Table 6 Selection methods of fuzzy grammatical evolution models with interpretability score \(\ge\) 4
Table 7 Accuracy of fuzzy grammatical evolution models with interpretability score \(\ge\) 4

Now that the interpretability of Fuzzy Pattern Trees was established, the next step was to add the expert’s input in more stages of the evolution. The performance of Fuzzy Grammatical Evolution using the standard fuzzy partitions was compared with the performance of Fuzzy Grammatical Evolution using the expert designed fuzzy partitions. The performance of Fuzzy Grammatical Evolution when expert chosen modules are added to the grammar are also compared. For these experiments, the number of runs was increased from 30 to 100. The results are shown in Table 8. A two sample Kolmogorov-Smirnov test was performed on all pairs of results and found they were not statistically significantly different from one another.

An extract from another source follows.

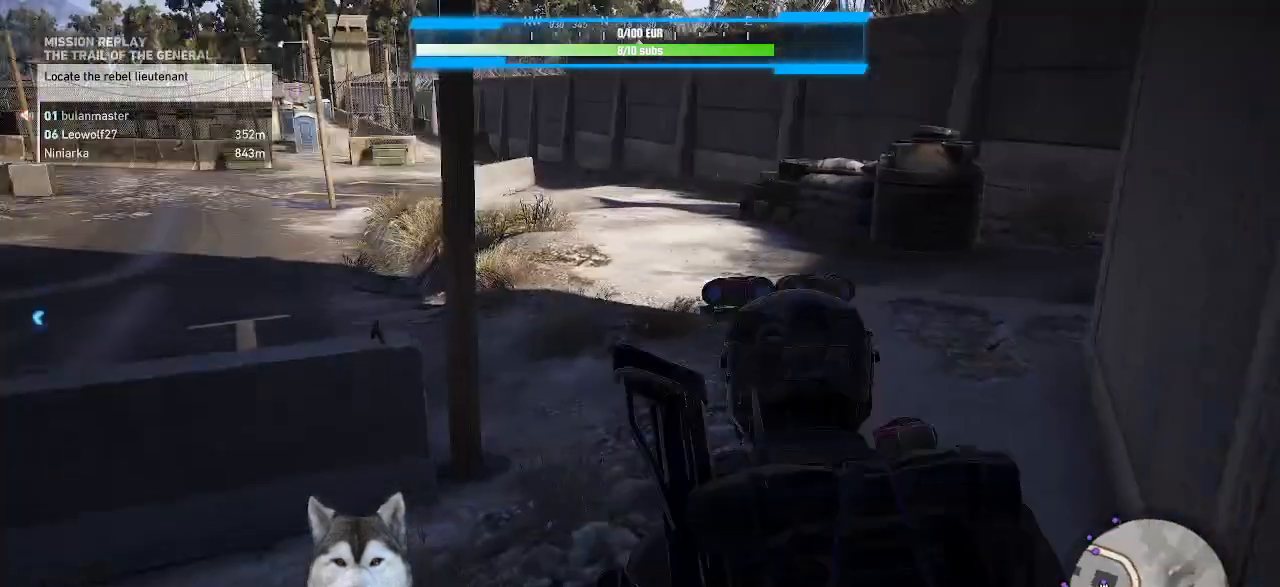
{"keys": ["w"], "mouse": [], "events": [[34, "ctrl_l", "up"]]}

Both standard dataset and expert curated dataset found best performance of 86% accuracy, but the addition of subtrees boosted this to 91%. Indeed this 91% was the best performance found by any one single classifier found by any technique examined in this study.

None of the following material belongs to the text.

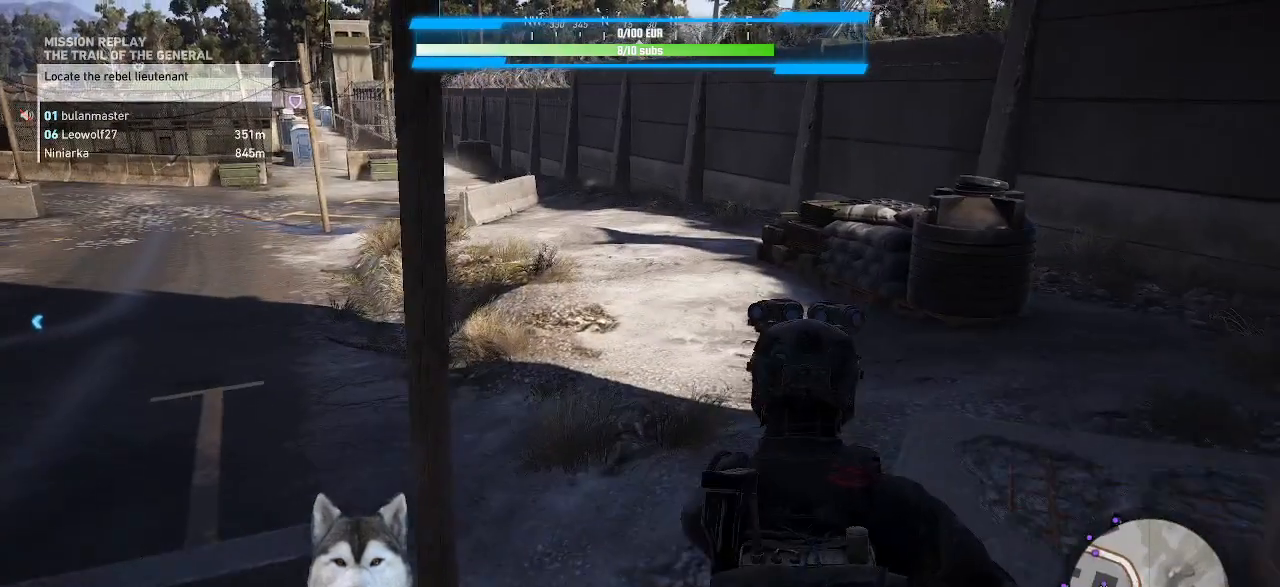
{"keys": ["w"], "mouse": [], "events": []}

Table 8 Accuracy of fuzzy grammatical evolution with standard fuzzy partitions and expert designed fuzzy partitions

Conclusion

We investigated the suitability of Fuzzy Grammatical Evolution as an explainable artificial intelligence approach by empirically analysing the interpretability of the Fuzzy Pattern Trees it produced. It also investigated methods of including a human in the evolutionary loop.

Experiments show that Fuzzy Grammatical Evolution has competitive performance on a selection of real world classification tasks. The best models found were then presented in comprehensible terms to a domain expert, a medical doctor. This expert was able to verify the interpretability of the models and to extract the knowledge obtained in the learning process of the model. Contrasting the performance of models which the domain expert labeled as having ‘incorrect’ logic vs those the domain expert labeled as ‘correct’ logic validated the interpretability of the Fuzzy Pattern Trees. Models with ‘incorrect’ logic were outperformed by those models deemed as having correct ‘correct’ logic, thus demonstrating Fuzzy Grammatical Evolution as an explainable artificial intelligence method. Techniques to include the human in the loop, namely designing fuzzy partitions and creating modules, were also explored. The effect these had on improving the search was inconclusive, although the addition of the expert partitions and modules did lead to the discovery of the best performing classifier.

The next major step in this work is the inclusion of the human expert in more stages of the evolutionary process. Further pre-processing of the data, highlighting important cases in the training set, encapsulating more information into modules and incorporating more domain knowledge in the grammar, setting and adapting maximum depth size of the individuals during the run, being involved in the selection process are some of the many possibilities going forward. This would enable Grammatical Evolution to tailor its search to the expertise and capabilities of the user.